## What is required
Every entry below needs to be repeated exactly.

## Given data
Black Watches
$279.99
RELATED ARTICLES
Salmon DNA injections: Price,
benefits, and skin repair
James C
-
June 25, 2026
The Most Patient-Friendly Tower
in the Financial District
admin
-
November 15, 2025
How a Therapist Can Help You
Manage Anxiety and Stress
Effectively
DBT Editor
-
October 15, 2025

## Reply to the task
Black Watches
$279.99
RELATED ARTICLES
Salmon DNA injections: Price,
benefits, and skin repair
James C
-
June 25, 2026
The Most Patient-Friendly Tower
in the Financial District
admin
-
November 15, 2025
How a Therapist Can Help You
Manage Anxiety and Stress
Effectively
DBT Editor
-
October 15, 2025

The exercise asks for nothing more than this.